[Scene edit records]
--- START ---

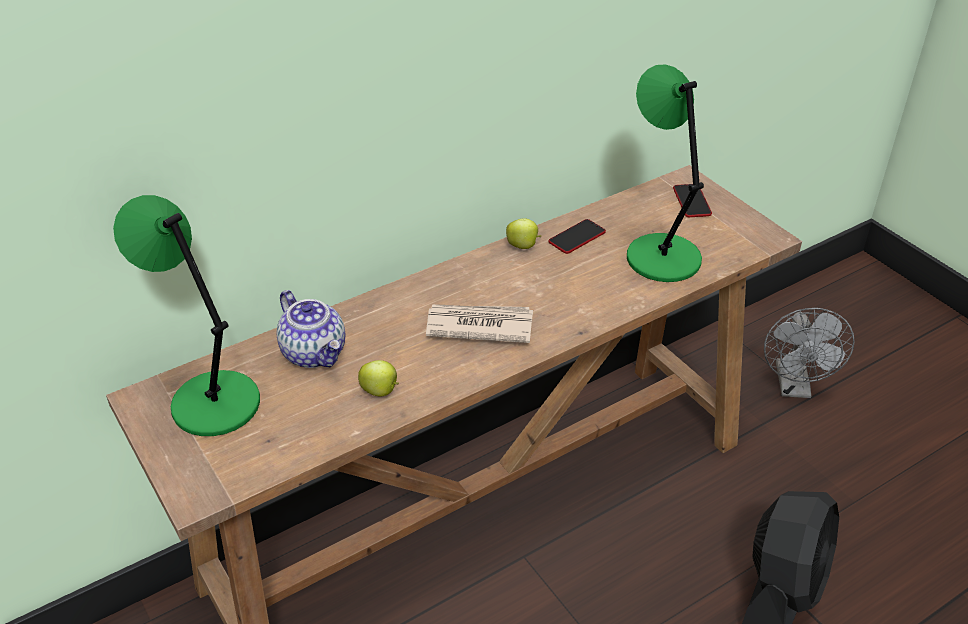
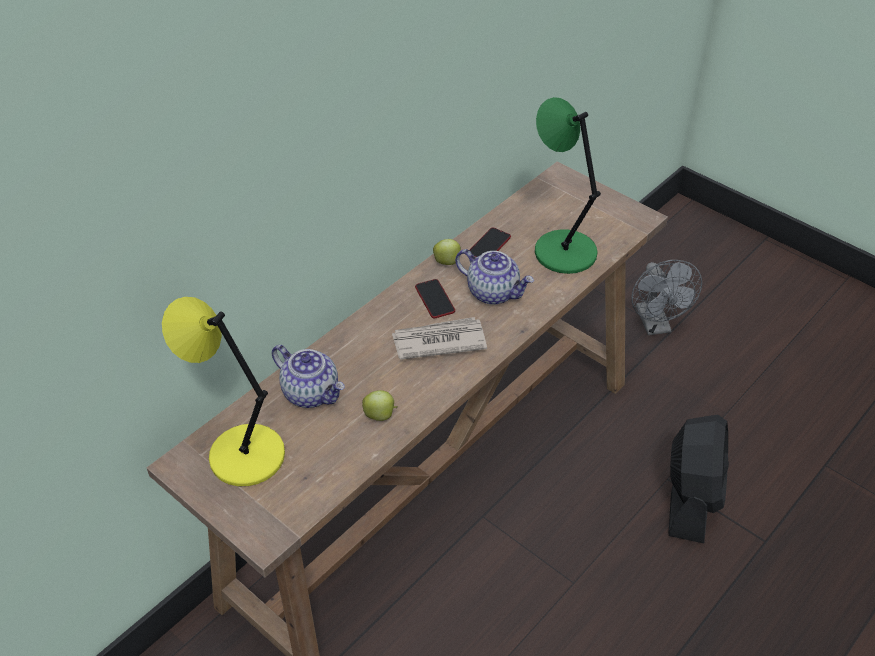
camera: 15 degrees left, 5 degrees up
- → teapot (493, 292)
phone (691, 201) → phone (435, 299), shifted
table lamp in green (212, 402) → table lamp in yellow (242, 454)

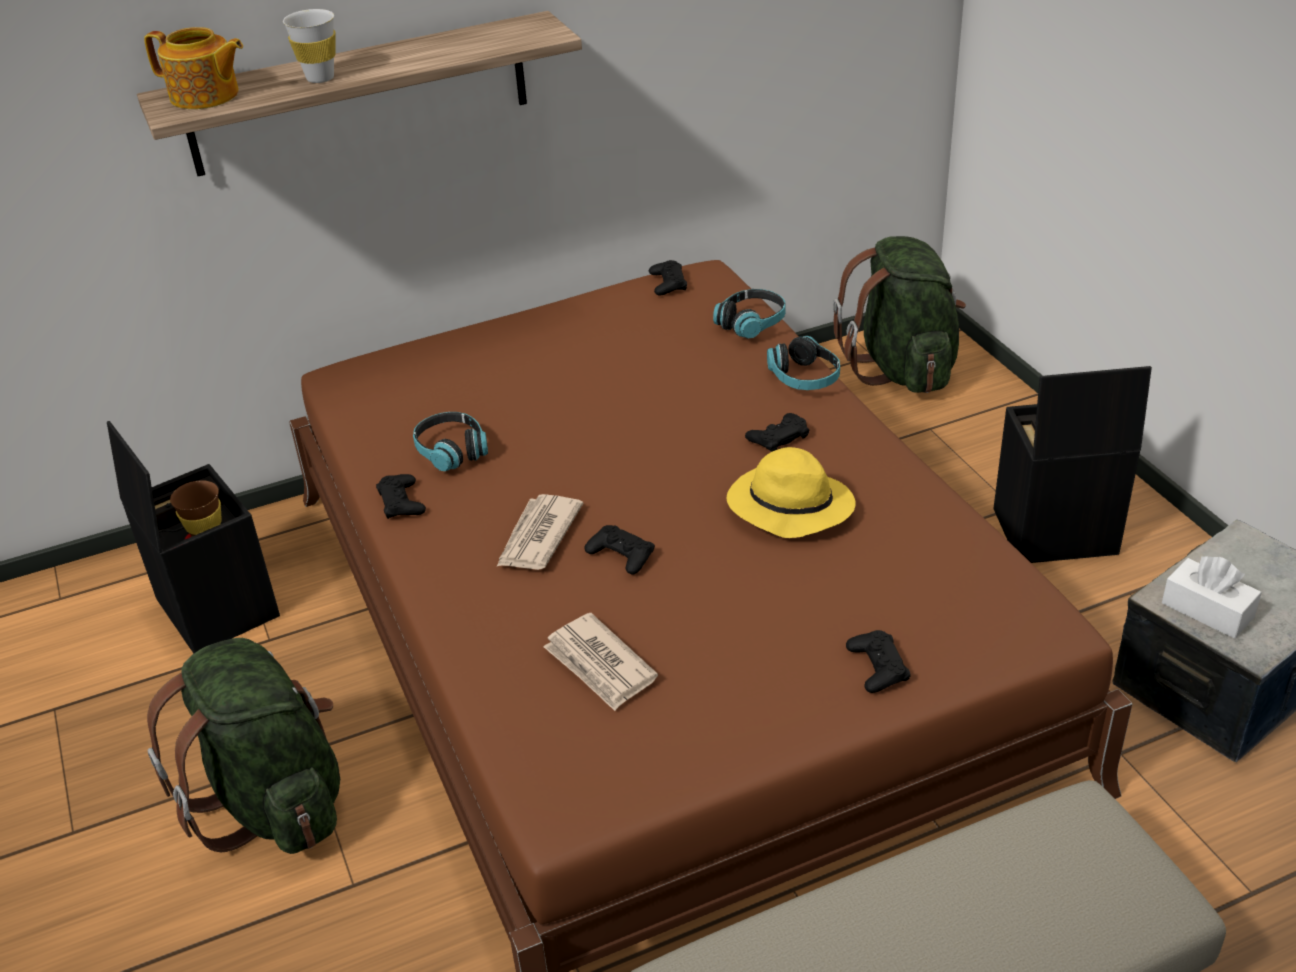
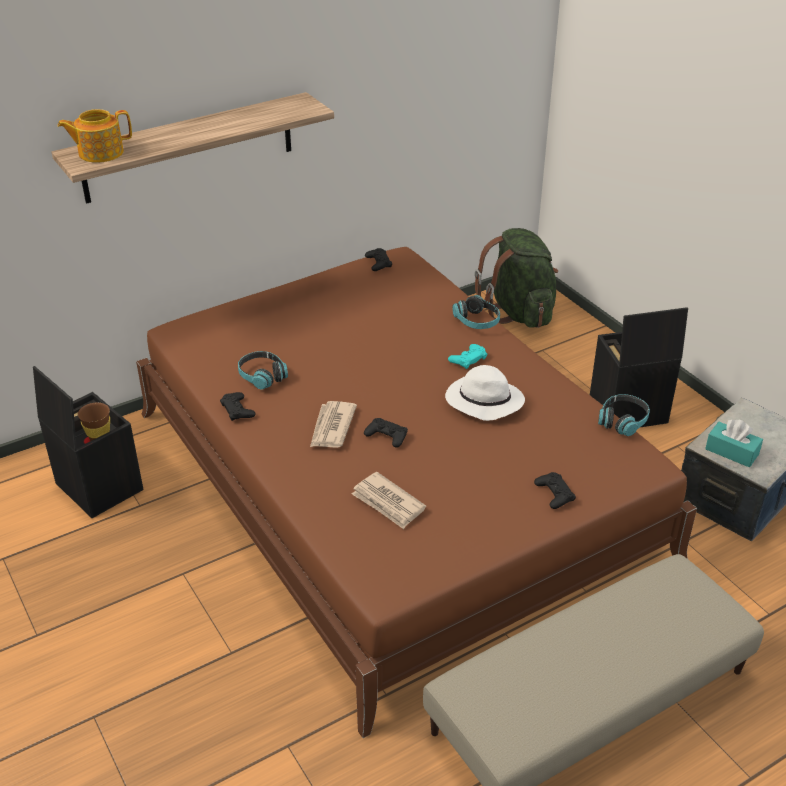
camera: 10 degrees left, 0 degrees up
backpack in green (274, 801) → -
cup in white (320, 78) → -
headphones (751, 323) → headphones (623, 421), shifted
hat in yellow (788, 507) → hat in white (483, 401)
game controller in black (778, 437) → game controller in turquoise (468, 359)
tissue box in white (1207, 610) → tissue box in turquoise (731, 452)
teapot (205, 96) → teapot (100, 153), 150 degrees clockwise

--- END ---
--- START ---

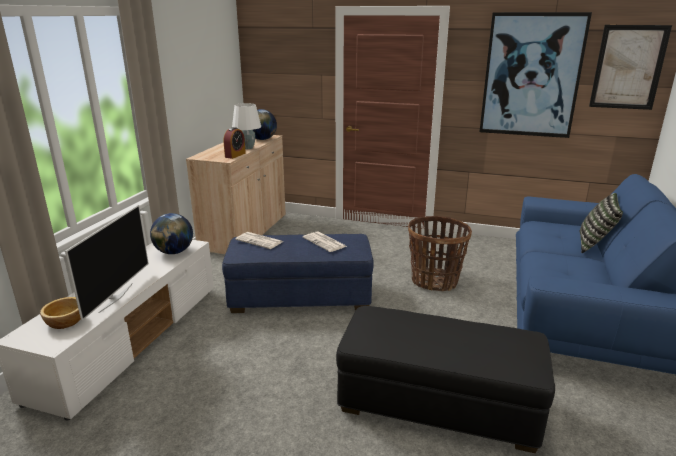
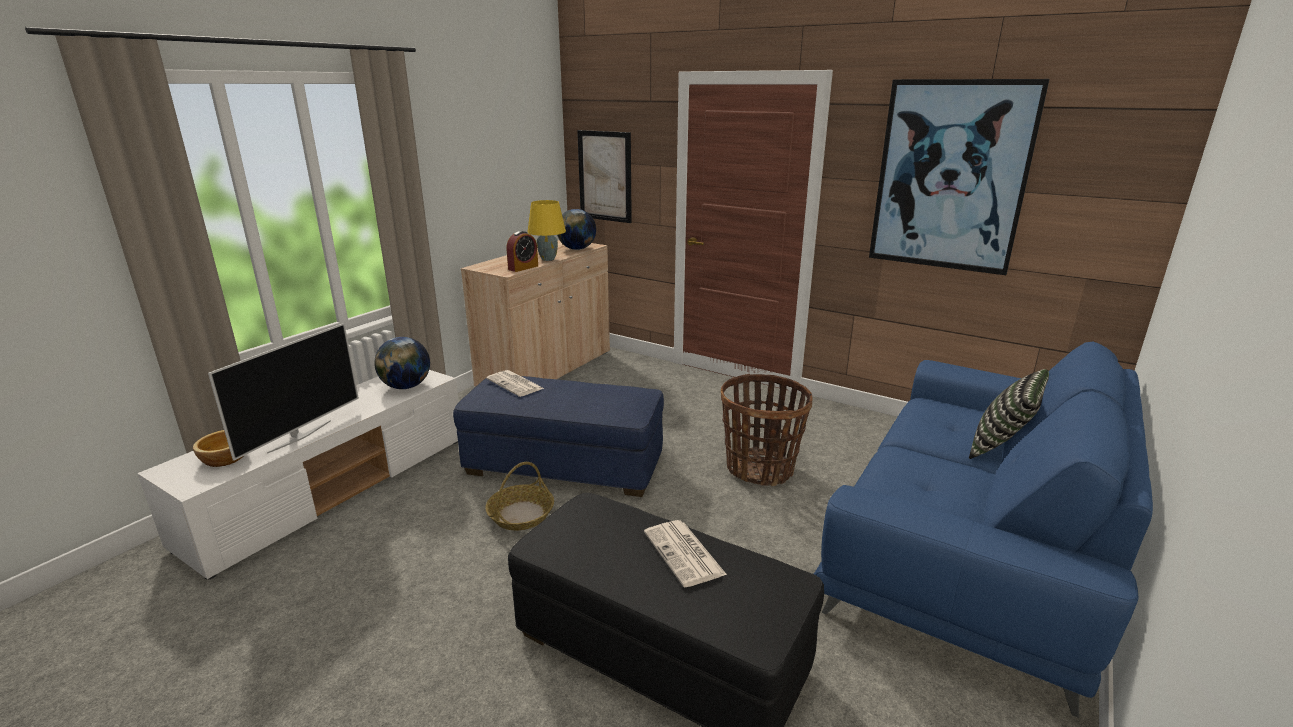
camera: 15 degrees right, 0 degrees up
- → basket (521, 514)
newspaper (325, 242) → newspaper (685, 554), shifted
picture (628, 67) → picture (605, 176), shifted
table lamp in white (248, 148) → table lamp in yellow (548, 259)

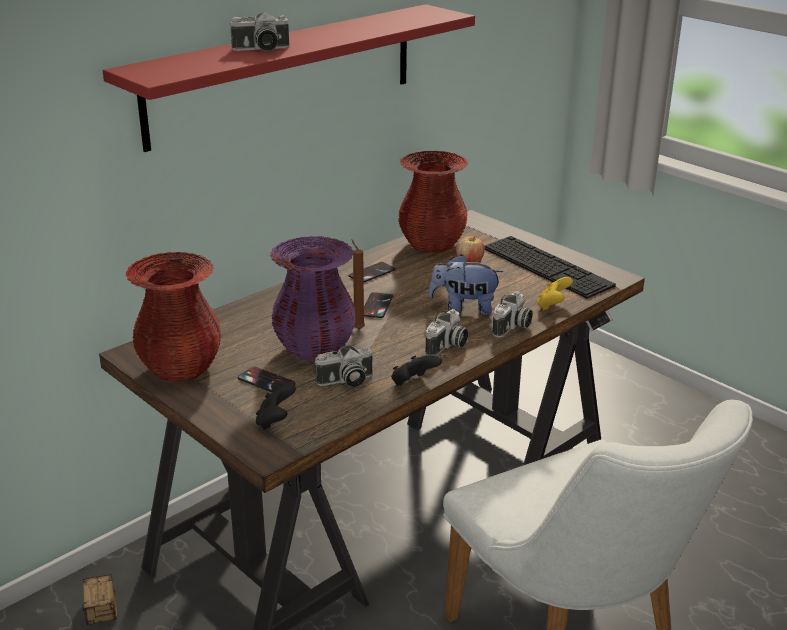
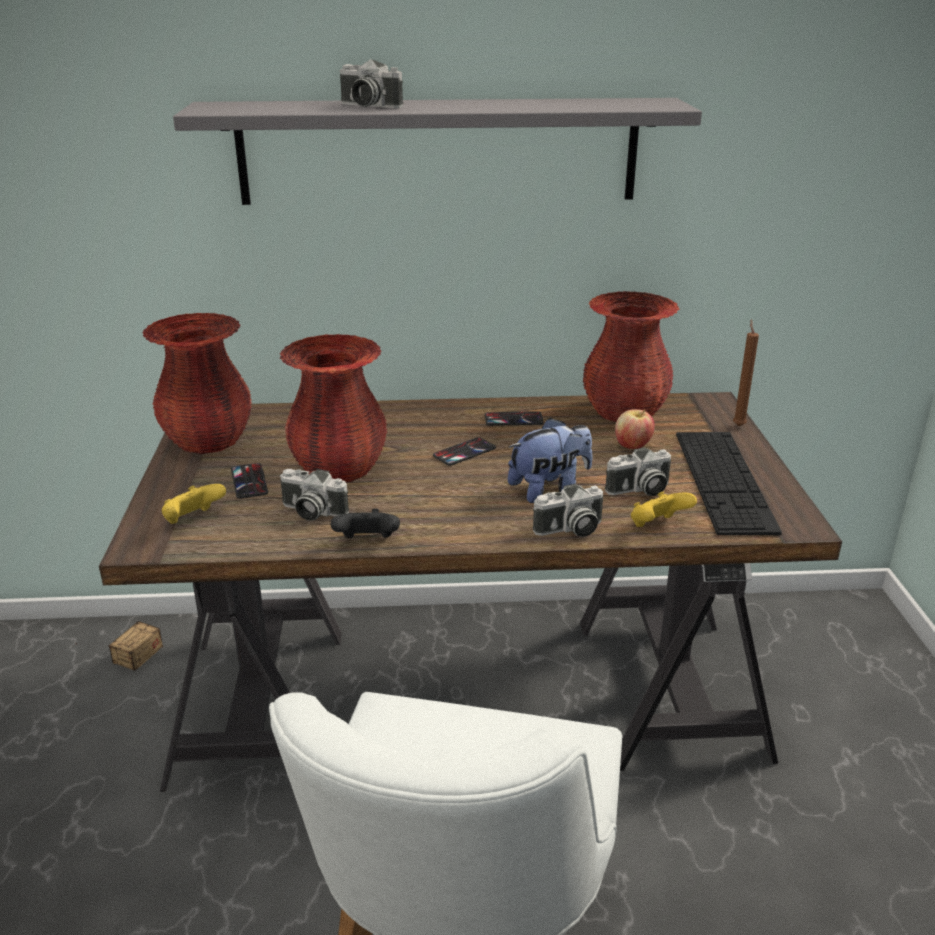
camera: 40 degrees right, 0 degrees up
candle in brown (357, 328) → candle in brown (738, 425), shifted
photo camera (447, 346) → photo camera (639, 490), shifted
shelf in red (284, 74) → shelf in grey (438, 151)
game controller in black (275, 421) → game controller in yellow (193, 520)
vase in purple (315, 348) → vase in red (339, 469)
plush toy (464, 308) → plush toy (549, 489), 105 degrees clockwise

--- END ---

__BRIEF__:
Looking at the data above, return every line from the one with "camera: 15 degrees left, 5 degrees up" down to the one with "phone (691, 201) → phone (435, 299), shifted", exactly and inclusively.

__TASK RESPONSE__:
camera: 15 degrees left, 5 degrees up
- → teapot (493, 292)
phone (691, 201) → phone (435, 299), shifted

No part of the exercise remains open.